This is the one night where “healthy” eating habits like loading up on whole grains, vegetables, and legumes can actually work against you. Save the fiber and complex meals for after the race.

What About Alcohol?

A beer or glass of wine with dinner probably won’t tank your race. Research shows that alcohol consumed after exercise has only a modest impact on glycogen replenishment, and when examined over a full 24-hour period, there’s no significant long-term reduction in muscle glycogen stores. The bigger concern is sleep quality. Even moderate alcohol intake disrupts deep sleep cycles, and poor sleep the night before a race affects your perceived effort and energy more than most dietary choices will. If you drink, keep it to one and finish it well before bed.

Skip the Sodium Loading

You may have heard advice about eating salty foods the night before to prevent cramping or improve hydration. The science doesn’t support this for a 10k. Research has shown that sodium depletion and dehydration don’t appear to be associated with exercise-related muscle cramps. The most common cause of race-day cramping is simply running at a higher intensity than your body is accustomed to.

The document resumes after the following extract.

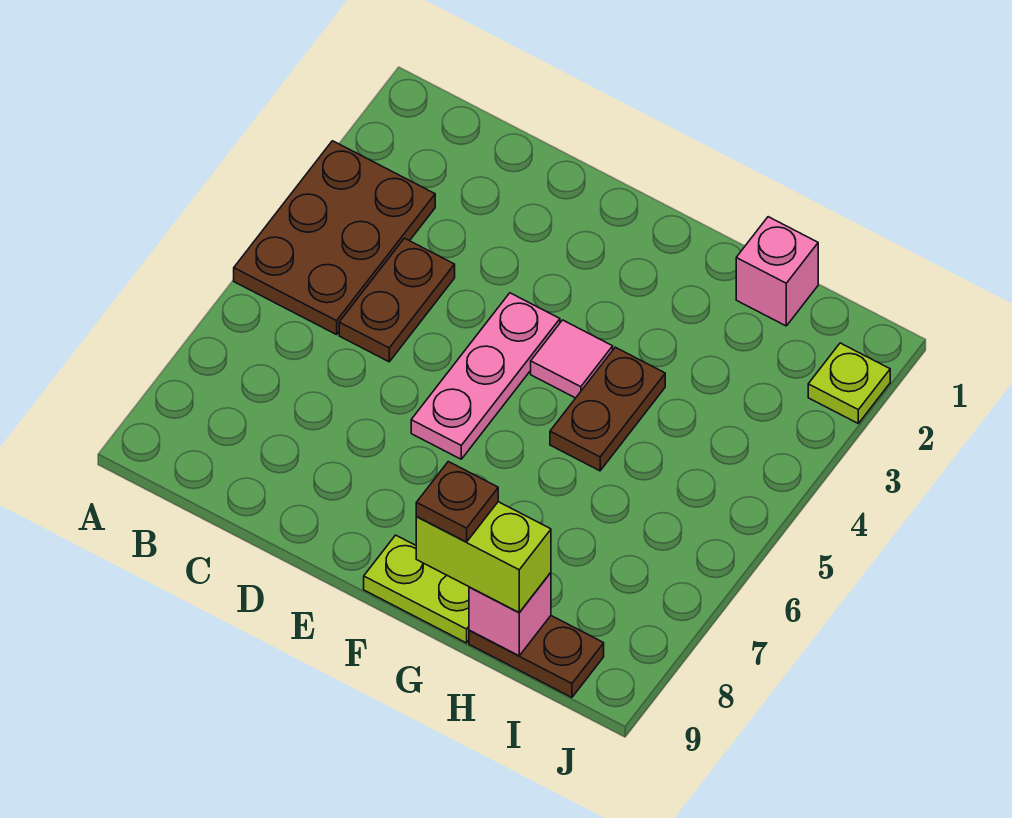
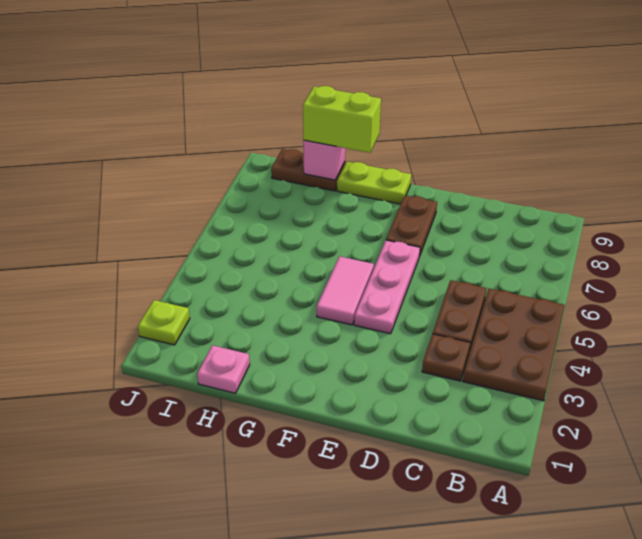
pink tile F4 level 1 -> pink tile F4:F5 level 1
brown plate G4:G5 level 1 -> brown plate E7:E8 level 1
brown plate G9 level 4 -> brown plate C3 level 1
pink brick H1 level 1 -> pink plate H1 level 1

Excessive sodium intake before a race can actually backfire. Drinking large amounts of fluid combined with extra sodium in the hours before competition has been flagged as a risky practice that can contribute to dangerously low blood sodium levels, a condition called hyponatremia. For a race that lasts under an hour, normal hydration and your regular salt intake are sufficient.

Timing and Portion Size

Eat dinner at your normal time, ideally finishing at least two to three hours before you go to sleep. This gives your stomach enough time to process the meal so you’re not lying in bed feeling full. A common mistake is eating too much because the race feels like it justifies a bigger meal. Your portions should be comfortable, not stuffed. You’re topping off fuel stores, not building a surplus.

For the morning of the race, keep your pre-race meal under 75 grams of carbohydrates and eat it at least two hours before the start. A banana with white toast and a thin layer of jam, or a small bowl of cereal with a splash of low-fat milk, is plenty. The real work was done at dinner and throughout the previous day.

The most important rule is also the simplest: nothing new on race night. Your pre-race dinner should be a meal you’ve eaten before, made with ingredients your body handles well. The runners who have the best race-day mornings are the ones who practiced their pre-race eating during training runs and already know exactly what works for them.